O que se pede: No trecho em estudo sobre as eleições em Angola, em que ano quem narra se apresentou para ir para Angola?

Trecho em estudo:

···

Primeiro capítulo
Nos corredores espalhou-se a notícia: a ONU estava recrutando voluntários entre seus funcionários, que falassem português, pois iria organizar eleições em Angola. De organizar eleições não sabia nada, o que eu fazia na ONU há dez anos era escrever relatórios sobre questões econômicas, sobretudo em países subdesenvolvidos, aqueles que diplomaticamente chamávamos “em desenvolvimento”. Nem a ONU sabia bem como organizar eleições em um país em guerra civil. Mas acabara de organizar eleições na Namíbia e os funcionários do Secretariado haviam voltado a Nova York exultantes, a missão considerada um sucesso.[2]
Então, em 1992, me apresentei para ir para Angola, curiosa de ver como era essa atividade que a ONU estava exercendo, para levar paz e estabilidade a países da África. Mesmo porque naqueles anos, segundo o diagnóstico que tínhamos na Divisão, economistas que havíamos estudado a África sob a coordenação de Göran Ohlin, a grande causa da pobreza de vários países africanos eram as guerras internas.

···

Extrato de dados:

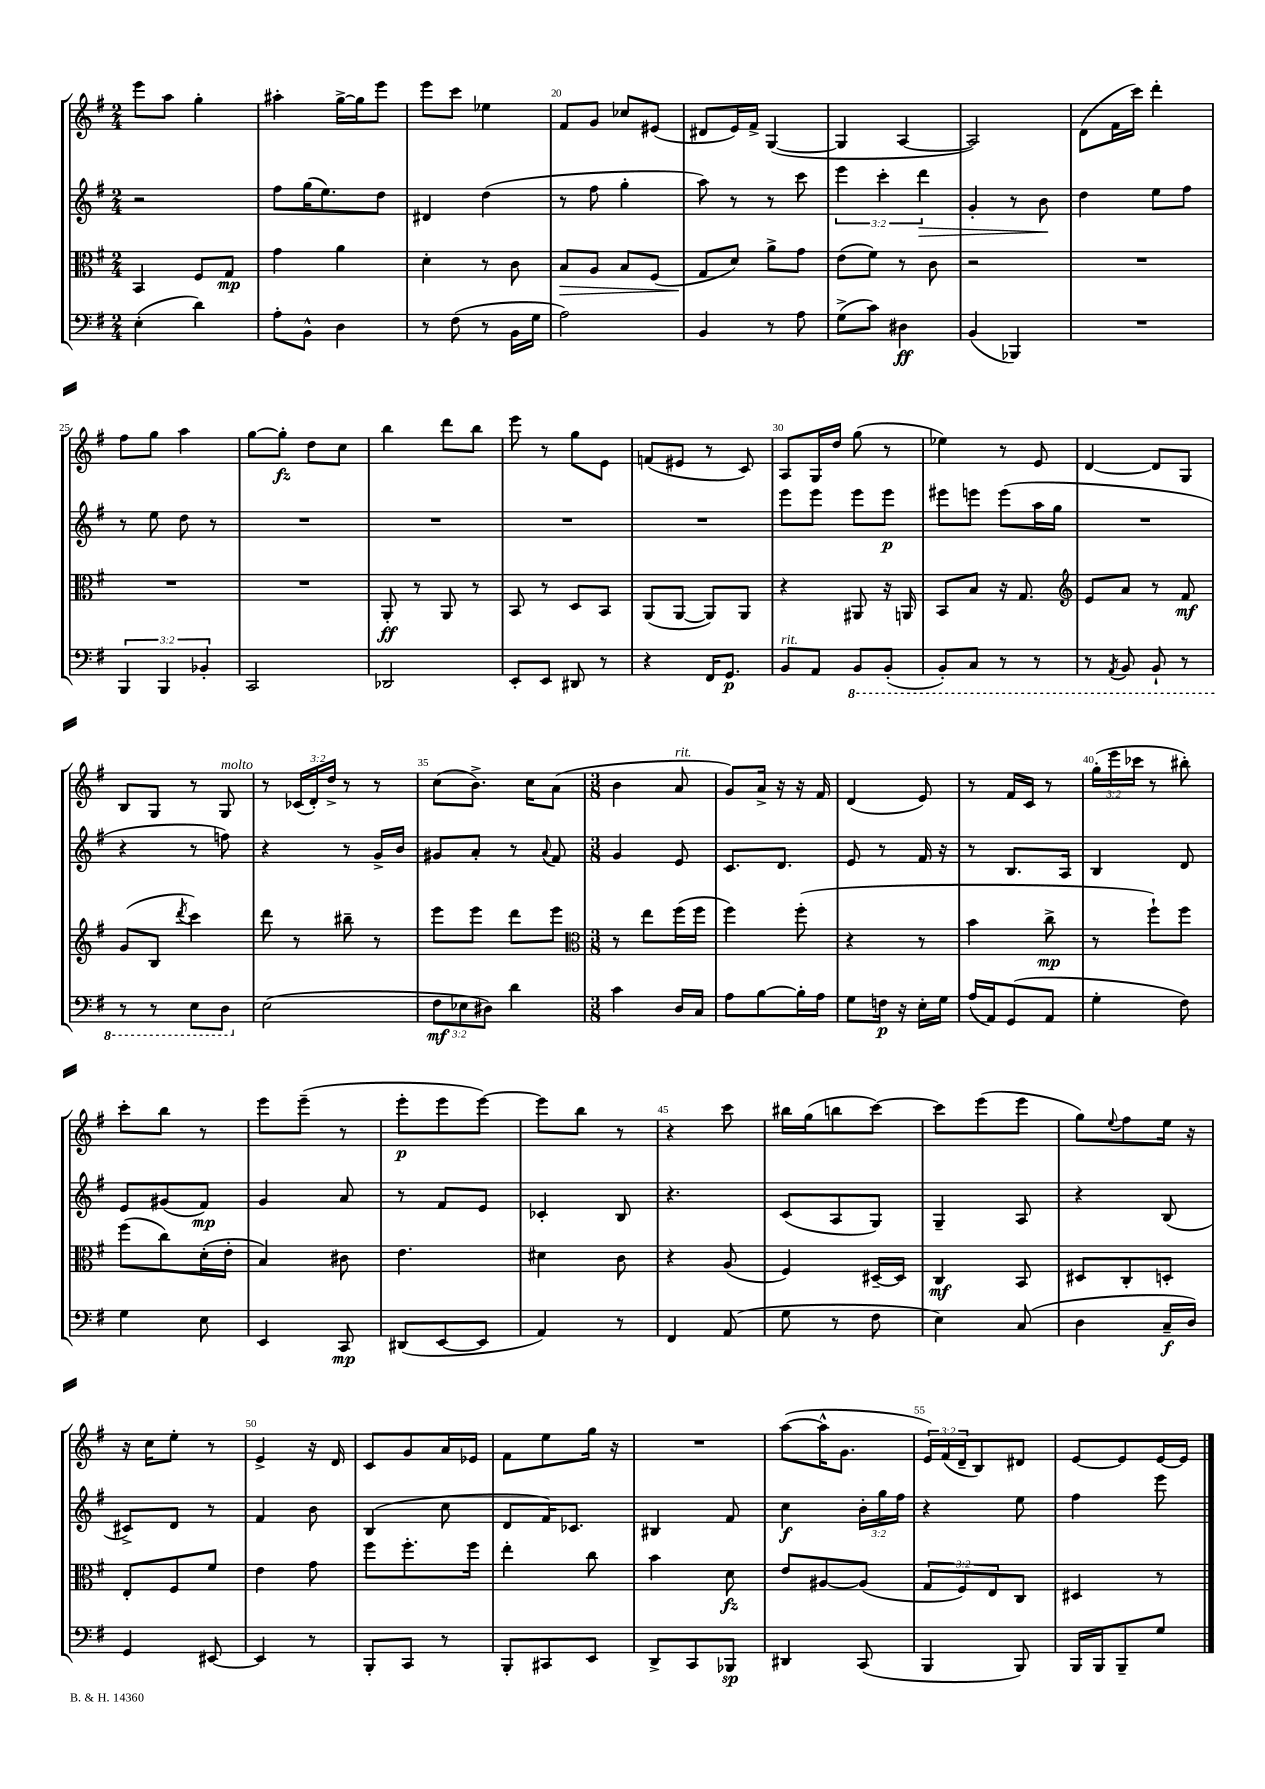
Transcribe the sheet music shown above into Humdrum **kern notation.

···

Resposta do exercício: Em 1992.